Este universalismo del mensaje de Jesús no puede ser olvidado por la comunidad de creyentes, ya que, si Cristo ha venido para predicar el evangelio a todos los pueblos y a todas las gentes, también la iglesia deberá esforzarse en seguir sus pasos y llevar la Buena Nueva hasta los confines de la tierra, sin tener miedo a las dificultades que puedan sobrevenir por la predicación de la palabra. Así se lo dirá Jesús a todos los que le seguían, antes de subir a los cielos: “id por todo el mundo…” (Mc 16,15).

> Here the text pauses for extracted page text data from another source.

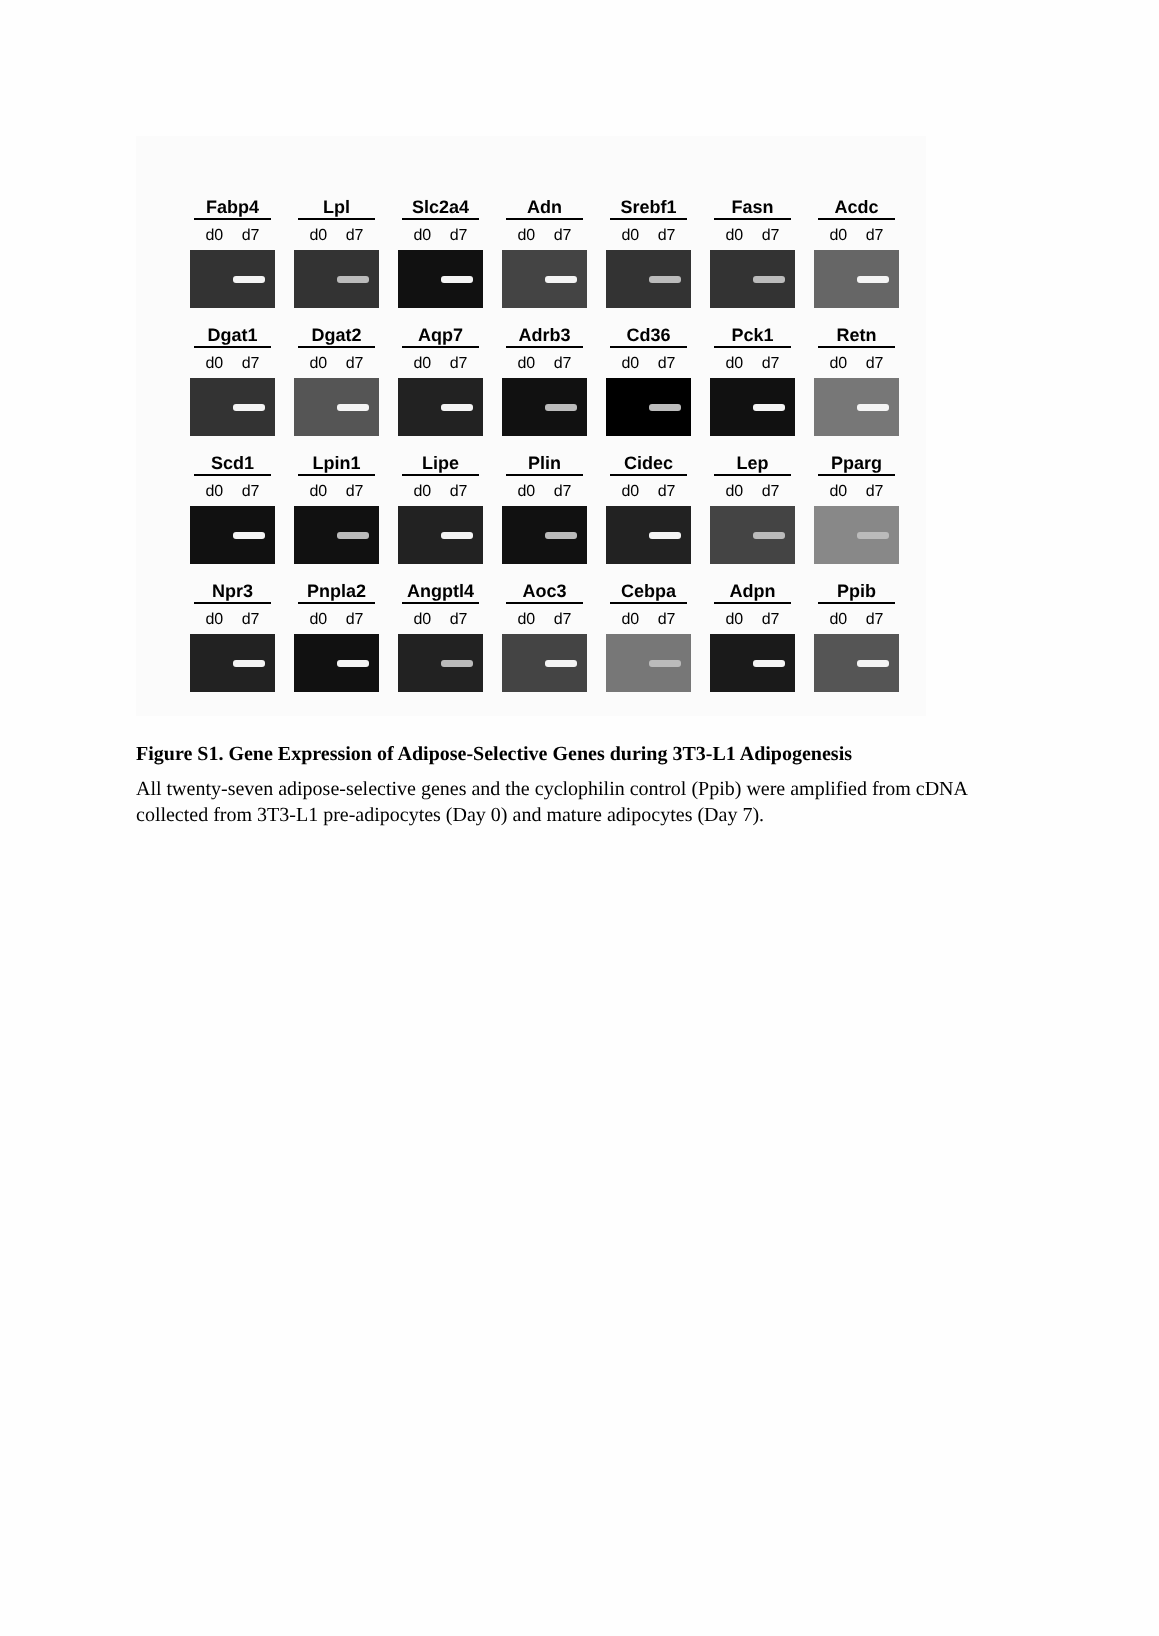Fabp4
d0 d7
Lpl
d0 d7
Slc2a4
d0 d7
Adn
d0 d7
Srebf1
d0 d7
Fasn
d0 d7
Acdc
d0 d7
Dgat1
d0 d7
Dgat2
d0 d7
Aqp7
d0 d7
Adrb3
d0 d7
Cd36
d0 d7
Pck1
d0 d7
Retn
d0 d7
Scd1
d0 d7
Lpin1
d0 d7
Lipe
d0 d7
Plin
d0 d7
Cidec
d0 d7
Lep
d0 d7
Pparg
d0 d7
Npr3
d0 d7
Pnpla2
d0 d7
Angptl4
d0 d7
Aoc3
d0 d7
Cebpa
d0 d7
Adpn
d0 d7
Ppib
d0 d7
Figure S1. Gene Expression of Adipose-Selective Genes during 3T3-L1 Adipogenesis
All twenty-seven adipose-selective genes and the cyclophilin control (Ppib) were amplified from cDNA collected from 3T3-L1 pre-adipocytes (Day 0) and mature adipocytes (Day 7).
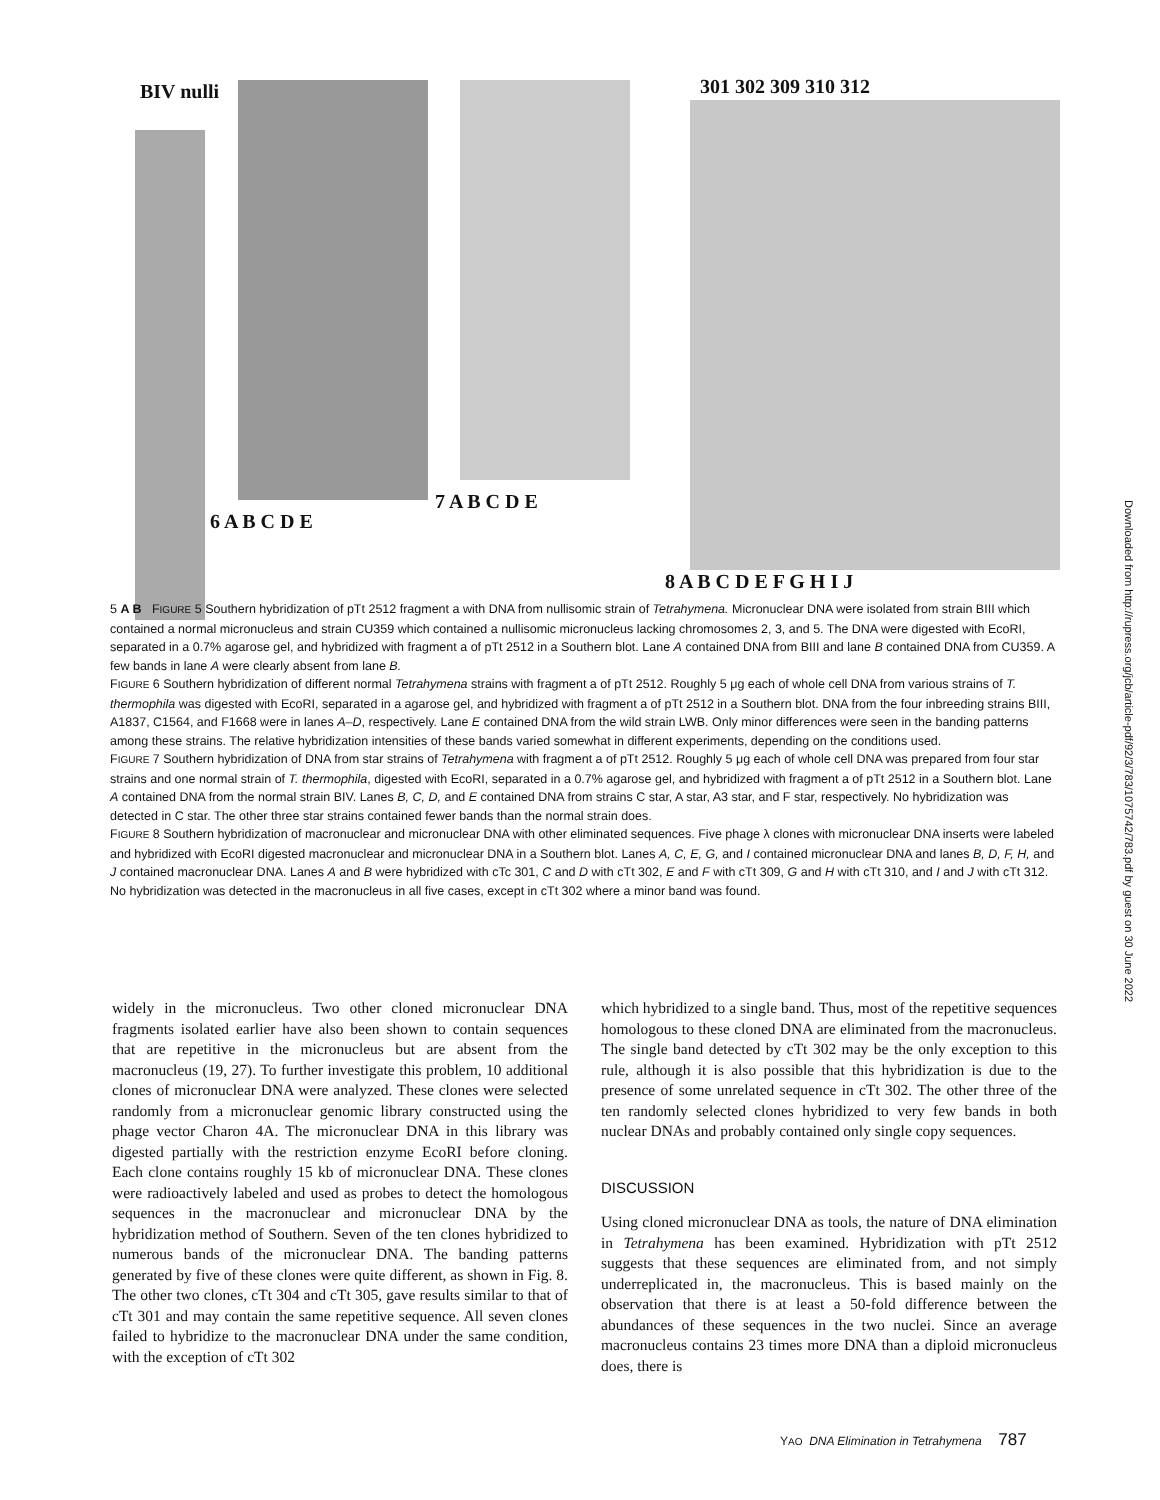BIV nulli
6 A B C D E
7 A B C D E
301 302 309 310 312
8 A B C D E F G H I J
5 A B FIGURE 5 Southern hybridization of pTt 2512 fragment a with DNA from nullisomic strain of Tetrahymena. Micronuclear DNA were isolated from strain BIII which contained a normal micronucleus and strain CU359 which contained a nullisomic micronucleus lacking chromosomes 2, 3, and 5. The DNA were digested with EcoRI, separated in a 0.7% agarose gel, and hybridized with fragment a of pTt 2512 in a Southern blot. Lane A contained DNA from BIII and lane B contained DNA from CU359. A few bands in lane A were clearly absent from lane B.
FIGURE 6 Southern hybridization of different normal Tetrahymena strains with fragment a of pTt 2512. Roughly 5 μg each of whole cell DNA from various strains of T. thermophila was digested with EcoRI, separated in a agarose gel, and hybridized with fragment a of pTt 2512 in a Southern blot. DNA from the four inbreeding strains BIII, A1837, C1564, and F1668 were in lanes A–D, respectively. Lane E contained DNA from the wild strain LWB. Only minor differences were seen in the banding patterns among these strains. The relative hybridization intensities of these bands varied somewhat in different experiments, depending on the conditions used.
FIGURE 7 Southern hybridization of DNA from star strains of Tetrahymena with fragment a of pTt 2512. Roughly 5 μg each of whole cell DNA was prepared from four star strains and one normal strain of T. thermophila, digested with EcoRI, separated in a 0.7% agarose gel, and hybridized with fragment a of pTt 2512 in a Southern blot. Lane A contained DNA from the normal strain BIV. Lanes B, C, D, and E contained DNA from strains C star, A star, A3 star, and F star, respectively. No hybridization was detected in C star. The other three star strains contained fewer bands than the normal strain does.
FIGURE 8 Southern hybridization of macronuclear and micronuclear DNA with other eliminated sequences. Five phage λ clones with micronuclear DNA inserts were labeled and hybridized with EcoRI digested macronuclear and micronuclear DNA in a Southern blot. Lanes A, C, E, G, and I contained micronuclear DNA and lanes B, D, F, H, and J contained macronuclear DNA. Lanes A and B were hybridized with cTc 301, C and D with cTt 302, E and F with cTt 309, G and H with cTt 310, and I and J with cTt 312. No hybridization was detected in the macronucleus in all five cases, except in cTt 302 where a minor band was found.
widely in the micronucleus. Two other cloned micronuclear DNA fragments isolated earlier have also been shown to contain sequences that are repetitive in the micronucleus but are absent from the macronucleus (19, 27). To further investigate this problem, 10 additional clones of micronuclear DNA were analyzed. These clones were selected randomly from a micronuclear genomic library constructed using the phage vector Charon 4A. The micronuclear DNA in this library was digested partially with the restriction enzyme EcoRI before cloning. Each clone contains roughly 15 kb of micronuclear DNA. These clones were radioactively labeled and used as probes to detect the homologous sequences in the macronuclear and micronuclear DNA by the hybridization method of Southern. Seven of the ten clones hybridized to numerous bands of the micronuclear DNA. The banding patterns generated by five of these clones were quite different, as shown in Fig. 8. The other two clones, cTt 304 and cTt 305, gave results similar to that of cTt 301 and may contain the same repetitive sequence. All seven clones failed to hybridize to the macronuclear DNA under the same condition, with the exception of cTt 302
which hybridized to a single band. Thus, most of the repetitive sequences homologous to these cloned DNA are eliminated from the macronucleus. The single band detected by cTt 302 may be the only exception to this rule, although it is also possible that this hybridization is due to the presence of some unrelated sequence in cTt 302. The other three of the ten randomly selected clones hybridized to very few bands in both nuclear DNAs and probably contained only single copy sequences.
DISCUSSION
Using cloned micronuclear DNA as tools, the nature of DNA elimination in Tetrahymena has been examined. Hybridization with pTt 2512 suggests that these sequences are eliminated from, and not simply underreplicated in, the macronucleus. This is based mainly on the observation that there is at least a 50-fold difference between the abundances of these sequences in the two nuclei. Since an average macronucleus contains 23 times more DNA than a diploid micronucleus does, there is
YAO DNA Elimination in Tetrahymena 787
Downloaded from http://rupress.org/jcb/article-pdf/92/3/783/1075742/783.pdf by guest on 30 June 2022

El verdadero apóstol es aquel que trata de hacerse todo para todos para ganarlos a todos para Cristo. El verdadero apóstol deberá encarnarse en la realidad de la vida de cada día, haciéndose débil con los débiles, pobre con los pobres, humilde con los humildes. Ha de interpelar y cuestionar a los de conciencia dormida para que despierten de su letargo.
La predicación del evangelio debe constituir un imperativo para todo cristiano que consciente del compromiso contraído en su bautismo, deberá repetir con San Pablo: “el hecho de predicar no es para mí motivo de soberbia. No tengo más remedio y, ¡ay de mi si no anuncio el evangelio!” (1 Cor 9,16).